Moreover, the option of pre-scheduling FHS appointments is another suggestion for improving health services, as it reduces waiting time in lines, meeting the health needs and expectations of the elderly population (Rigon et al., 2016). Besides, the short distance and the short time from home to FHSs, as well as the possibility of dispensing with one's own or collective means of transportation can be considered by people as reasons for their satisfaction with health services (Protasio et al., 2017).
Finally, it should be noted that the majority of the elderly people living in rural areas are satisfied with the care provided by health professionals in public health services. Corroborating the above, a survey conducted by the Brazilian Ministry of Health (MS) found that 62.96% of SUS users rated the nursing team's service as "good" or "very good", and 71.9% rated the doctor's service as “good” and “very good” (Brazil, 2011). In light of the foregoing, it is essential to take into account that the way in which people's health needs and expectations are seen by health professionals stands as one of the main issues in assessing satisfaction with health services, even surpassing technical knowledge, for it determines the bonding between users and health professionals and, therefore, contributes to the comprehensiveness and continuity of care (Arruda & Bosi, 2017).

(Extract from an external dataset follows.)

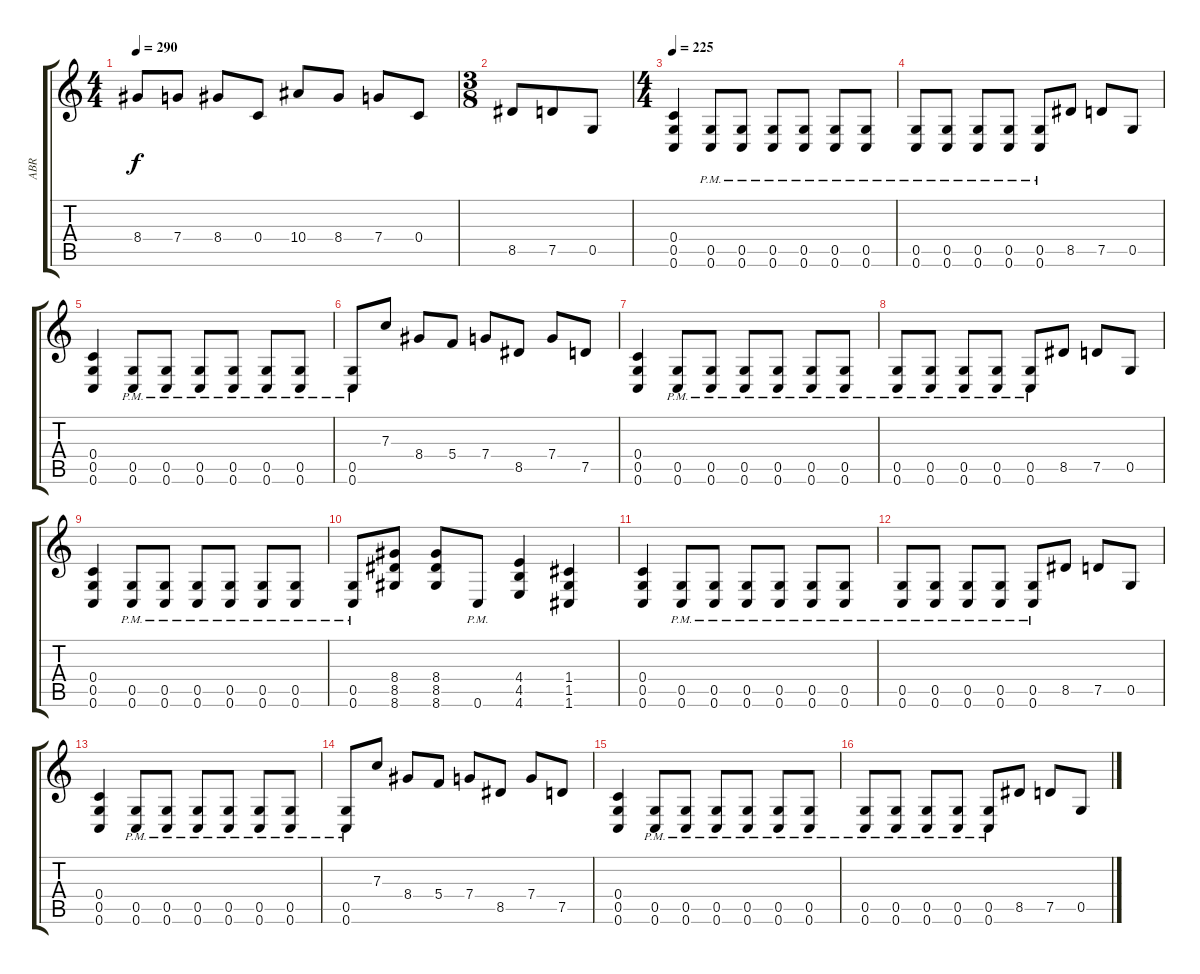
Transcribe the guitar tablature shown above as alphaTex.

Many are the difficulties that elderly residents of rural areas face when accessing health services, which affect their satisfaction. This opposes to the principles of universality, comprehensiveness and equity of SUS, especially taking into account that BHUs, organized in the form of FHS, are the gateway to this system. Thus, given Brazil's social and cultural diversity, it is worth stressing the importance of further research being conducted on this subject in order to reduce inequalities in nursing and health care aimed at this population.